На их серых лицах было лишь два выражения: бессильной злобы и холодной отрешенности. Тусклыми глазами вперялись они в Хермода.
Хермод въехал в престольный зал Хель. Спешился, повел Слейпнира в поводу. Страшно было бы потерять ему здесь коня. Зал был убран богато, стены увешаны золотыми и серебряными гобеленами, но как ни блестели они, тускло, серо, туманно было вокруг. Странный был это зал: то узким подземным ходом сдавливал Хермоду плечи, то расступался, распахивался огромной пещерой.
Хель восседала на своем престоле. Мертвая ее сторона была черная, а живая белая, в синих подтеках. Хмуро и строго глядела Хель. На голове у нее была золотая корона в алмазах, которые то ярко вспыхивали, то меркли, как задутое пламя. Рядом с ней на дивно изукрашенном престоле сидел Бальдр, а рядом с Бальдром его жена. Перед мертвым богом стояло богатое блюдо с нетронутыми стеклянистыми плодами. Золотой кубок с медом был не почат… Где твой румянец, прекрасный Бальдр?

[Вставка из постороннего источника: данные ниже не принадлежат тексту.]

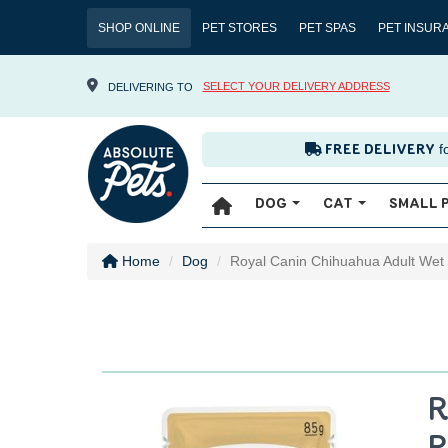
SHOP ONLINE
PET STORES
PET SPAS
PET INSUR
SELECT YOUR DELIVERY ADDRESS
DELIVERING TO
f
FREE DELIVERY
DOG
CAT
SMALL 
Home
Dog
Royal Canin Chihuahua Adult Wet
R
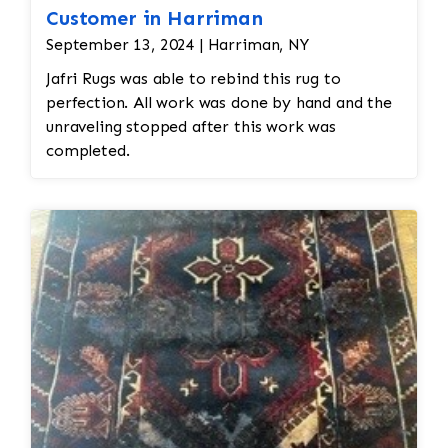
Customer in Harriman
September 13, 2024 | Harriman, NY
Jafri Rugs was able to rebind this rug to
perfection. All work was done by hand and the
unraveling stopped after this work was
completed.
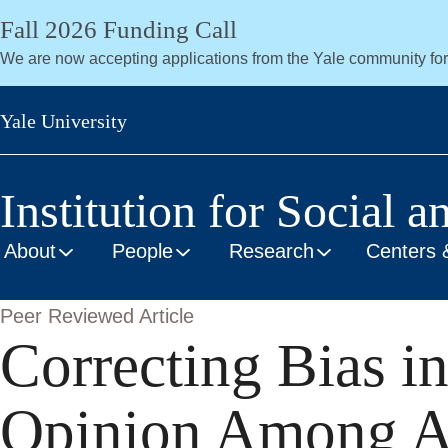
Skip
Fall 2026 Funding Call
to
We are now accepting applications from the Yale community fo
main
content
Yale University
Institution for Social a
About
People
Research
Centers 
Peer Reviewed Article
Correcting Bias in
Opinion Among Am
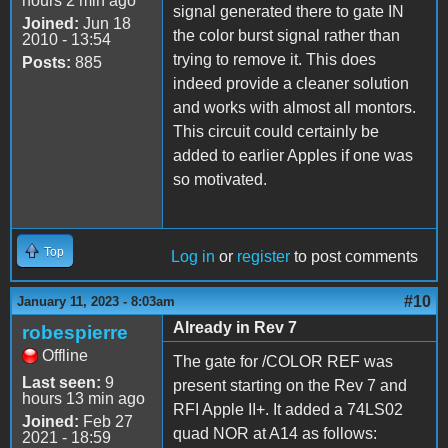
hours 2 min ago
signal generated there to gate IN
Joined:
Jun 18
the color burst signal rather than
2010 - 13:54
trying to remove it. This does
Posts:
885
indeed provide a cleaner solution
and works with almost all montors.
This circuit could certainly be
added to earlier Apples if one was
so motivated.
Top
Log in
or
register
to post comments
#10
January 11, 2023 - 8:03am
Already in Rev 7
robespierre
Offline
The gate for /COLOR REF was
Last seen:
9
present starting on the Rev 7 and
hours 13 min ago
RFI Apple II+. It added a 74LS02
Joined:
Feb 27
quad NOR at A14 as follows:
2021 - 18:59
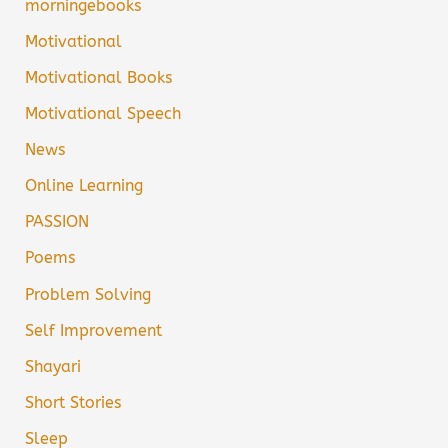
morningebooks
Motivational
Motivational Books
Motivational Speech
News
Online Learning
PASSION
Poems
Problem Solving
Self Improvement
Shayari
Short Stories
Sleep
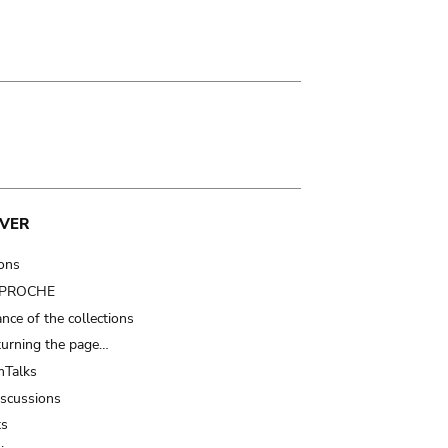
VER
ions
t PROCHE
nce of the collections
turning the page…
Talks
iscussions
ts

Хермод поклонился повелительнице Хель:
– Хель, я пришел молить тебя, чтобы ты отпустила Бальдра обратно в Асгард. Боги, и люди, и все твари земные ослабели от горя и стали беспомощны. Только юный Бальдр вернет им надежду и тепло жизни. А больше всего горюет Фригг. Это она послала меня к тебе. Фригг не может жить без Бальдра.
– Не одна она потеряла дитя. По всей земле матери учатся жить без сыновей. Каждый день умирают юноши и не ропща переходят ко мне по золотому мосту. Только в Асгарде воины гибнут и тут же воскресают, словно это игра, а к вечеру уже снова пируют. В непрощающем мире земном и тут, под землей, смерть не игра.
– Но с этой смертью в мире стало темней.
– Значит, так тому и быть, – отвечала Хель.
Бальдр сидел ко всему безразличный и молчал. Нанна склонилась к нему на плечо, но он не обнял ее.